Former presidential candidate Peter Obi has raised concerns over Nigeria’s growing public debt profile, urging the Federal Government to provide a detailed account of how borrowed funds have been utilised as the country’s total debt approaches ₦200 trillion.
Obi, the 2027 presidential candidate of the Nigeria Democratic Congress (NDC), said the pace of debt accumulation under President Bola Tinubu’s administration raises important questions about fiscal discipline, transparency and the long-term sustainability of public finances.
In a statement posted on his X account on Tuesday, Obi argued that Nigeria’s debt stock has increased by more than ₦100 trillion in the past three years, a trend he said requires greater public scrutiny and accountability.
“President Bola Tinubu’s administration has engaged in remarkably imprudent borrowing, escalating Nigeria’s total debt to approximately ₦200 trillion. This represents an increase of over ₦100 trillion within a mere three years,” Obi said.
He contrasted the current debt trajectory with that of former President Muhammadu Buhari’s administration, noting that Nigeria accumulated about ₦49 trillion in debt over an eight-year period.
Obi expressed concern that the rapid increase in borrowing has not been matched by clear disclosures on how the funds have been deployed, particularly in areas capable of stimulating economic growth and improving infrastructure.
Citing figures from the Budget Office, he said the Federal Government borrowed ₦11.89 trillion between January and September 2025, exceeding its planned borrowing target of ₦10.34 trillion for the period.
According to him, surpassing approved borrowing limits should ordinarily trigger detailed explanations from relevant government agencies and stronger legislative oversight.
“Under a responsible and accountable government, such an overshoot would necessitate rigorous scrutiny and explanation from relevant governmental bodies. Regrettably, this is not the reality under the current administration,” he said.

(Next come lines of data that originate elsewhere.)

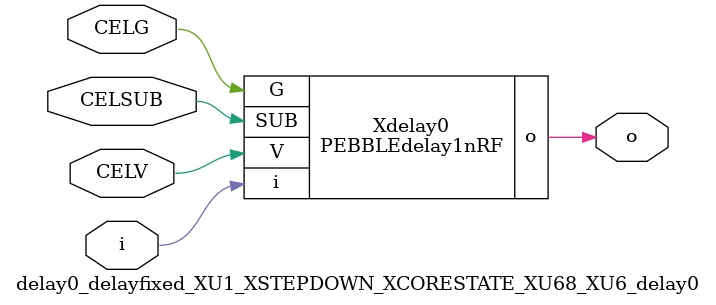
<source format=v>



module PEBBLEdelay1nRF ( o, V, G, i, SUB );

  input V;
  input i;
  input G;
  output o;
  input SUB;
endmodule

//Celera Confidential Do Not Copy delay0_delayfixed_XU1_XSTEPDOWN_XCORESTATE_XU68_XU6_delay0
//TYPE: fixed 1ns
module delay0_delayfixed_XU1_XSTEPDOWN_XCORESTATE_XU68_XU6_delay0 (i, CELV, o,
CELG,CELSUB);
input CELV;
input i;
output o;
input CELSUB;
input CELG;

//Celera Confidential Do Not Copy delayfast0
PEBBLEdelay1nRF Xdelay0(
.V (CELV),
.i (i),
.o (o),
.G (CELG),
.SUB (CELSUB)
);
//,diesize,PEBBLEdelay1nRF

//Celera Confidential Do Not Copy Module End
//Celera Schematic Generator
endmodule

</source>
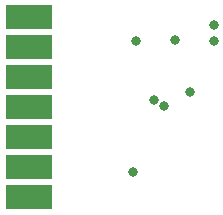
<source format=gbs>
G04 Layer_Color=8150272*
%FSLAX25Y25*%
%MOIN*%
G70*
G01*
G75*
%ADD21R,0.15800X0.08400*%
%ADD25C,0.03200*%
D21*
X112500Y255000D02*
D03*
Y265000D02*
D03*
Y275000D02*
D03*
Y285000D02*
D03*
Y295000D02*
D03*
Y305000D02*
D03*
Y315000D02*
D03*
D25*
X161000Y307500D02*
D03*
X174000Y312500D02*
D03*
Y307000D02*
D03*
X148000D02*
D03*
X166000Y290000D02*
D03*
X147000Y263500D02*
D03*
X154000Y287500D02*
D03*
X157500Y285500D02*
D03*
M02*

</source>
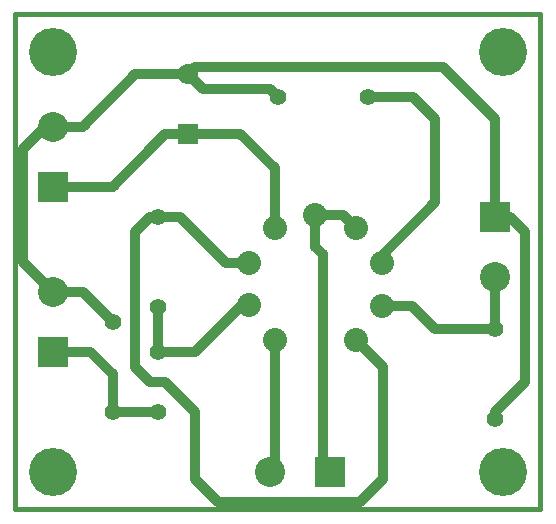
<source format=gbr>
%TF.GenerationSoftware,KiCad,Pcbnew,(5.1.12)-1*%
%TF.CreationDate,2022-03-02T10:16:57+00:00*%
%TF.ProjectId,ecc83-pp,65636338-332d-4707-902e-6b696361645f,rev?*%
%TF.SameCoordinates,Original*%
%TF.FileFunction,Copper,L2,Bot*%
%TF.FilePolarity,Positive*%
%FSLAX46Y46*%
G04 Gerber Fmt 4.6, Leading zero omitted, Abs format (unit mm)*
G04 Created by KiCad (PCBNEW (5.1.12)-1) date 2022-03-02 10:16:57*
%MOMM*%
%LPD*%
G01*
G04 APERTURE LIST*
%TA.AperFunction,Profile*%
%ADD10C,0.381000*%
%TD*%
%TA.AperFunction,ComponentPad*%
%ADD11C,4.064000*%
%TD*%
%TA.AperFunction,ComponentPad*%
%ADD12C,2.032000*%
%TD*%
%TA.AperFunction,ComponentPad*%
%ADD13C,1.397000*%
%TD*%
%TA.AperFunction,ComponentPad*%
%ADD14R,1.778000X1.778000*%
%TD*%
%TA.AperFunction,ComponentPad*%
%ADD15C,1.778000*%
%TD*%
%TA.AperFunction,ComponentPad*%
%ADD16R,2.540000X2.540000*%
%TD*%
%TA.AperFunction,ComponentPad*%
%ADD17C,2.540000*%
%TD*%
%TA.AperFunction,Conductor*%
%ADD18C,0.863600*%
%TD*%
G04 APERTURE END LIST*
D10*
X123825000Y-132715000D02*
X168275000Y-132715000D01*
X168275000Y-90805000D02*
X123825000Y-90805000D01*
X168275000Y-90805000D02*
X168275000Y-132715000D01*
X123825000Y-90805000D02*
X123825000Y-132715000D01*
D11*
%TO.P,1PIN,1*%
%TO.N,N/C*%
X127000000Y-129540000D03*
%TD*%
%TO.P,1PIN,1*%
%TO.N,N/C*%
X165100000Y-129540000D03*
%TD*%
%TO.P,1PIN,1*%
%TO.N,N/C*%
X165100000Y-93980000D03*
%TD*%
%TO.P,1PIN,1*%
%TO.N,N/C*%
X127000000Y-93980000D03*
%TD*%
D12*
%TO.P,U1,1*%
%TO.N,N-000001*%
X152679400Y-118419880D03*
%TO.P,U1,2*%
%TO.N,N-000004*%
X154833320Y-115493800D03*
%TO.P,U1,3*%
%TO.N,N-000005*%
X154833320Y-111836200D03*
%TO.P,U1,4*%
%TO.N,N-000007*%
X152679400Y-108910120D03*
%TO.P,U1,5*%
X149225000Y-107772200D03*
%TO.P,U1,6*%
%TO.N,N-000008*%
X145770600Y-108910120D03*
%TO.P,U1,7*%
%TO.N,N-000001*%
X143616680Y-111836200D03*
%TO.P,U1,8*%
%TO.N,N-000009*%
X143616680Y-115453160D03*
%TO.P,U1,9*%
%TO.N,N-000002*%
X145770600Y-118419880D03*
%TD*%
D13*
%TO.P,R2,1*%
%TO.N,N-000005*%
X153670000Y-97790000D03*
%TO.P,R2,2*%
%TO.N,GND*%
X146050000Y-97790000D03*
%TD*%
%TO.P,R4,1*%
%TO.N,N-000004*%
X164465000Y-117475000D03*
%TO.P,R4,2*%
%TO.N,GND*%
X164465000Y-125095000D03*
%TD*%
%TO.P,R3,1*%
%TO.N,N-000006*%
X132080000Y-124460000D03*
%TO.P,R3,2*%
%TO.N,GND*%
X132080000Y-116840000D03*
%TD*%
%TO.P,R1,1*%
%TO.N,N-000001*%
X135890000Y-107950000D03*
%TO.P,R1,2*%
%TO.N,N-000009*%
X135890000Y-115570000D03*
%TD*%
D14*
%TO.P,C1,1*%
%TO.N,N-000008*%
X138430000Y-100965000D03*
D15*
%TO.P,C1,2*%
%TO.N,GND*%
X138430000Y-95885000D03*
%TD*%
D13*
%TO.P,C2,1*%
%TO.N,N-000006*%
X135890000Y-124460000D03*
%TO.P,C2,2*%
%TO.N,N-000009*%
X135890000Y-119380000D03*
%TD*%
D16*
%TO.P,P3,1*%
%TO.N,N-000008*%
X127000000Y-105410000D03*
D17*
%TO.P,P3,2*%
%TO.N,GND*%
X127000000Y-100330000D03*
%TD*%
D16*
%TO.P,P1,1*%
%TO.N,GND*%
X164465000Y-107950000D03*
D17*
%TO.P,P1,2*%
%TO.N,N-000004*%
X164465000Y-113030000D03*
%TD*%
D16*
%TO.P,P2,1*%
%TO.N,N-000006*%
X127000000Y-119380000D03*
D17*
%TO.P,P2,2*%
%TO.N,GND*%
X127000000Y-114300000D03*
%TD*%
D16*
%TO.P,P4,1*%
%TO.N,N-000007*%
X150495000Y-129540000D03*
D17*
%TO.P,P4,2*%
%TO.N,N-000002*%
X145415000Y-129540000D03*
%TD*%
D18*
%TO.N,N-000001*%
X135890000Y-107950000D02*
X135255000Y-107950000D01*
X135255000Y-121920000D02*
X136525000Y-121920000D01*
X136525000Y-121920000D02*
X139065000Y-124460000D01*
X139065000Y-124460000D02*
X139065000Y-130175000D01*
X139065000Y-130175000D02*
X140335000Y-131445000D01*
X133985000Y-109220000D02*
X133985000Y-120650000D01*
X135255000Y-107950000D02*
X133985000Y-109220000D01*
X135890000Y-107950000D02*
X137795000Y-107950000D01*
X133985000Y-120650000D02*
X135255000Y-121920000D01*
X140335000Y-131445000D02*
X140970000Y-132080000D01*
X154940000Y-121315480D02*
X154940000Y-121315480D01*
X154940000Y-130175000D02*
X154940000Y-121315480D01*
X153035000Y-132080000D02*
X154940000Y-130175000D01*
X140970000Y-132080000D02*
X153035000Y-132080000D01*
X143616680Y-111836200D02*
X141681200Y-111836200D01*
X141681200Y-111836200D02*
X137795000Y-107950000D01*
X154940000Y-121315480D02*
X154940000Y-120680480D01*
X154940000Y-120680480D02*
X152679400Y-118419880D01*
%TO.N,N-000004*%
X157403800Y-115493800D02*
X159385000Y-117475000D01*
X164465000Y-117475000D02*
X164465000Y-113030000D01*
X154833320Y-115493800D02*
X157403800Y-115493800D01*
X159385000Y-117475000D02*
X164465000Y-117475000D01*
%TO.N,N-000005*%
X153670000Y-97790000D02*
X157480000Y-97790000D01*
X157480000Y-97790000D02*
X159385000Y-99695000D01*
X154833320Y-111836200D02*
X154833320Y-111231680D01*
X159385000Y-106680000D02*
X159385000Y-99695000D01*
X154833320Y-111231680D02*
X159385000Y-106680000D01*
%TO.N,N-000007*%
X149860000Y-128905000D02*
X150495000Y-129540000D01*
X149860000Y-111125000D02*
X149860000Y-128905000D01*
X149225000Y-110490000D02*
X149860000Y-111125000D01*
X149225000Y-107772200D02*
X151541480Y-107772200D01*
X151541480Y-107772200D02*
X152679400Y-108910120D01*
X149225000Y-107772200D02*
X149225000Y-110490000D01*
%TO.N,N-000008*%
X127000000Y-105410000D02*
X132080000Y-105410000D01*
X132080000Y-105410000D02*
X135255000Y-102235000D01*
X145770600Y-108910120D02*
X145770600Y-103860600D01*
X142875000Y-100965000D02*
X138430000Y-100965000D01*
X145770600Y-103860600D02*
X142875000Y-100965000D01*
X138430000Y-100965000D02*
X136525000Y-100965000D01*
X136525000Y-100965000D02*
X135255000Y-102235000D01*
%TO.N,N-000009*%
X142991840Y-115453160D02*
X139065000Y-119380000D01*
X135890000Y-119380000D02*
X135890000Y-115570000D01*
X135890000Y-119380000D02*
X139065000Y-119380000D01*
X143616680Y-115453160D02*
X142991840Y-115453160D01*
%TO.N,N-000002*%
X145770600Y-129184400D02*
X145415000Y-129540000D01*
X145770600Y-118419880D02*
X145770600Y-129184400D01*
%TO.N,GND*%
X167005000Y-109220000D02*
X167005000Y-121920000D01*
X164465000Y-124460000D02*
X167005000Y-121920000D01*
X164465000Y-125095000D02*
X164465000Y-124460000D01*
X142240000Y-95250000D02*
X146050000Y-95250000D01*
X146050000Y-95250000D02*
X148590000Y-95250000D01*
X148590000Y-95250000D02*
X160020000Y-95250000D01*
X160020000Y-95250000D02*
X164465000Y-99695000D01*
X164465000Y-99695000D02*
X164465000Y-107950000D01*
X127000000Y-100330000D02*
X129540000Y-100330000D01*
X124460000Y-102235000D02*
X124460000Y-111760000D01*
X129540000Y-114300000D02*
X127000000Y-114300000D01*
X127000000Y-114300000D02*
X124460000Y-111760000D01*
X127000000Y-100330000D02*
X126365000Y-100330000D01*
X126365000Y-100330000D02*
X124460000Y-102235000D01*
X164465000Y-107950000D02*
X165735000Y-107950000D01*
X165735000Y-107950000D02*
X167005000Y-109220000D01*
X132080000Y-116840000D02*
X129540000Y-114300000D01*
X138430000Y-95885000D02*
X139700000Y-97155000D01*
X145415000Y-97155000D02*
X146050000Y-97790000D01*
X139700000Y-97155000D02*
X145415000Y-97155000D01*
X138430000Y-95885000D02*
X139065000Y-95250000D01*
X139065000Y-95250000D02*
X142240000Y-95250000D01*
X129540000Y-100330000D02*
X133985000Y-95885000D01*
X133985000Y-95885000D02*
X138430000Y-95885000D01*
%TO.N,N-000006*%
X132080000Y-124460000D02*
X135890000Y-124460000D01*
X132080000Y-124460000D02*
X132080000Y-121285000D01*
X130175000Y-119380000D02*
X127000000Y-119380000D01*
X132080000Y-121285000D02*
X130175000Y-119380000D01*
%TD*%
M02*

</source>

Obi further argued that only ₦3.10 trillion of the funds borrowed during the period was channelled towards capital expenditure, despite a capital budget of ₦17.58 trillion. He said the disparity raises legitimate questions about how the remaining resources were utilised.
“The most disturbing aspect of the financial management fiasco under Bola Tinubu is that there is no explanation or information regarding how the balance was utilised or deployed,” Obi stated.
He called for greater transparency in public finance management, maintaining that Nigerians deserve a clear breakdown of borrowing decisions and expenditure priorities.
“The question that Nigerians are rightly asking and deserve an answer to is what happened to the balance?” he added.
Nigeria’s debt profile has come under increasing scrutiny since the implementation of major economic reforms by the Tinubu administration, including the removal of fuel subsidies and the liberalisation of the foreign exchange market. While the government has argued that the reforms are necessary to restore fiscal stability and attract investment, critics contend that rising debt levels could place additional pressure on public finances if not matched by strong economic growth and productive investments.
President Tinubu disclosed in May that Nigeria is expected to spend approximately $11.6 billion on debt servicing in 2026, underscoring the growing importance of debt management in the country’s economic agenda.
The latest comments from Obi are likely to intensify debate over the government’s borrowing strategy as policymakers, investors and development experts continue to assess the balance between financing critical infrastructure and maintaining fiscal sustainability.